そこにかつてあった人間の営みを想像する。
廃墟にノスタルジーを感じると思っていたのに、好奇心で観始めたことを後悔した。
たとえば、廃工場、そこで働き、恋したり、1日の大半を過ごした職場が瓦礫になっていたら。
自分の家が廃墟になった姿を想像したら、等と考えはじめた。

思いの外、日本のが多い。半分近く日本だった。繁栄と廃墟、その間にあるのは、人間の豊かな営みか。
否。

廃墟になった個別の理由はわからないが、戦争、山火事、ハリケーン、洪水、砂漠、人間の引き起こした人災が天災より多くあった。地球温暖化に因る天災は人災だろう。天災を防げなく拡大したのも人災だろう。

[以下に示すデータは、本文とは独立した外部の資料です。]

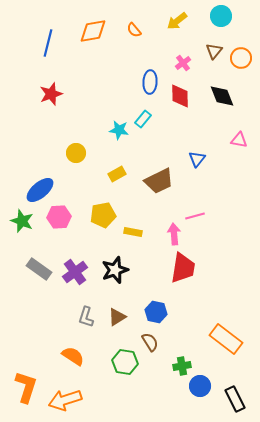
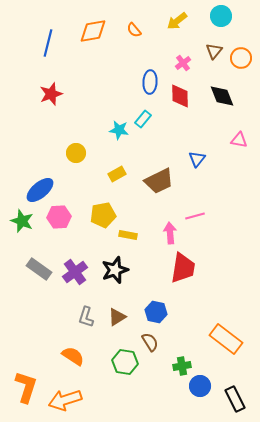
yellow rectangle at (133, 232): moved 5 px left, 3 px down
pink arrow at (174, 234): moved 4 px left, 1 px up
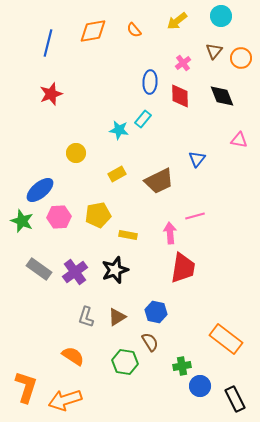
yellow pentagon at (103, 215): moved 5 px left
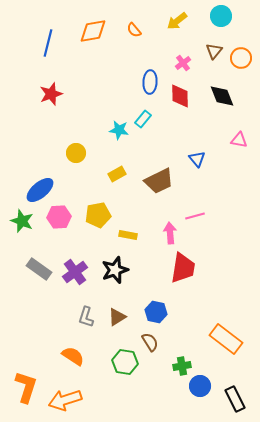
blue triangle at (197, 159): rotated 18 degrees counterclockwise
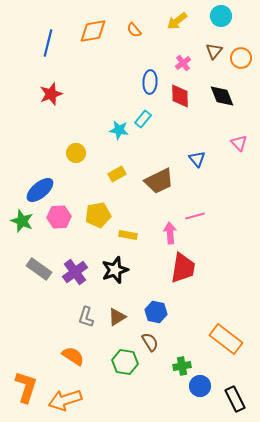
pink triangle at (239, 140): moved 3 px down; rotated 36 degrees clockwise
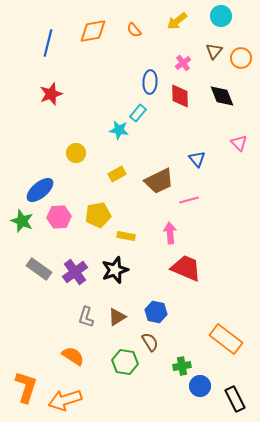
cyan rectangle at (143, 119): moved 5 px left, 6 px up
pink line at (195, 216): moved 6 px left, 16 px up
yellow rectangle at (128, 235): moved 2 px left, 1 px down
red trapezoid at (183, 268): moved 3 px right; rotated 76 degrees counterclockwise
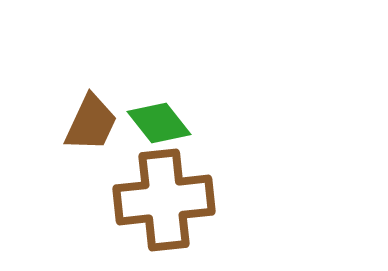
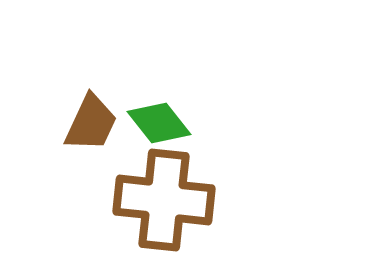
brown cross: rotated 12 degrees clockwise
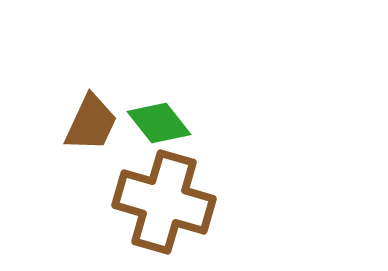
brown cross: moved 2 px down; rotated 10 degrees clockwise
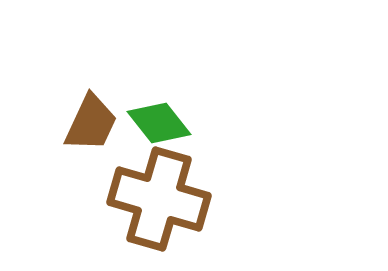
brown cross: moved 5 px left, 3 px up
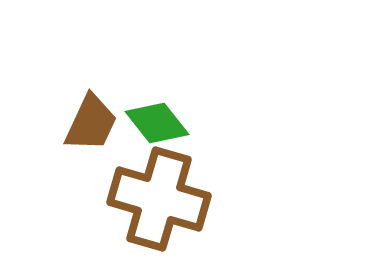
green diamond: moved 2 px left
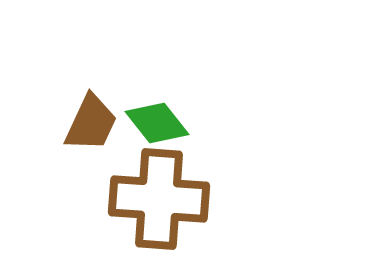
brown cross: rotated 12 degrees counterclockwise
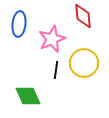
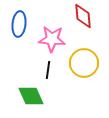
pink star: rotated 28 degrees clockwise
black line: moved 8 px left
green diamond: moved 3 px right
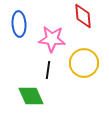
blue ellipse: rotated 10 degrees counterclockwise
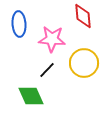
black line: moved 1 px left; rotated 36 degrees clockwise
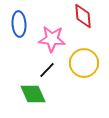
green diamond: moved 2 px right, 2 px up
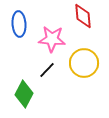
green diamond: moved 9 px left; rotated 52 degrees clockwise
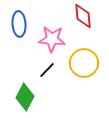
green diamond: moved 1 px right, 3 px down
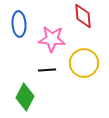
black line: rotated 42 degrees clockwise
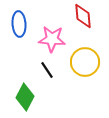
yellow circle: moved 1 px right, 1 px up
black line: rotated 60 degrees clockwise
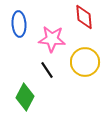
red diamond: moved 1 px right, 1 px down
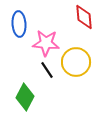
pink star: moved 6 px left, 4 px down
yellow circle: moved 9 px left
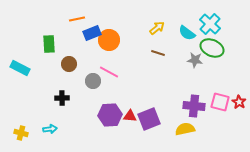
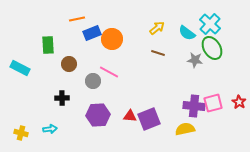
orange circle: moved 3 px right, 1 px up
green rectangle: moved 1 px left, 1 px down
green ellipse: rotated 35 degrees clockwise
pink square: moved 7 px left, 1 px down; rotated 30 degrees counterclockwise
purple hexagon: moved 12 px left
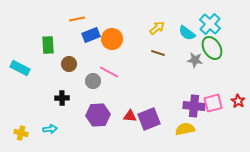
blue rectangle: moved 1 px left, 2 px down
red star: moved 1 px left, 1 px up
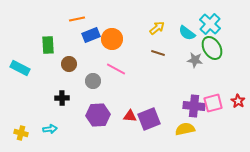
pink line: moved 7 px right, 3 px up
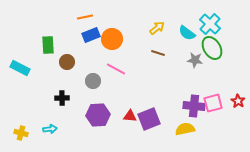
orange line: moved 8 px right, 2 px up
brown circle: moved 2 px left, 2 px up
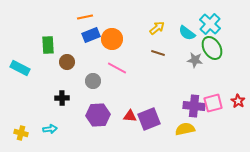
pink line: moved 1 px right, 1 px up
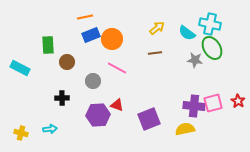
cyan cross: rotated 30 degrees counterclockwise
brown line: moved 3 px left; rotated 24 degrees counterclockwise
red triangle: moved 13 px left, 11 px up; rotated 16 degrees clockwise
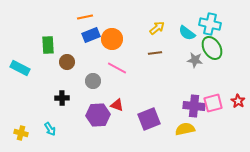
cyan arrow: rotated 64 degrees clockwise
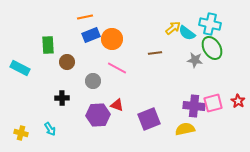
yellow arrow: moved 16 px right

原題は「ホモサピエンス」。繁栄も廃墟も人の為したこと。

戦争の残骸、戦車が草に覆われている。人類がいなくなれば、植物は繁茂し、兵器は錆び分解され、自然に飲み込まれていく。どの廃墟にも鳥たちが棲みつき、喜びの声をあげていた。

曇りか雨、強風の日の寂れた映像で気が滅入った。
  
若い頃、文学者の栗田勇さんの
『われらは美しき廃墟をもちうるだろうか』
という文明批評と建築論を読んで、高層ビルが廃墟になった光景をローマのコロッセオと比べて想像したことがある。壮大な想像をしてから、身近な庭には永年に残る素材、プラスチック類等は極力使わないようにした。

<上手く朽ちる>ことがプラマイゼロの<上手く生きる>ことのように感じている。

繁栄とは何か。
文明とは何か。
人類とは何か。

時には壮大に俯瞰してみるのもいい。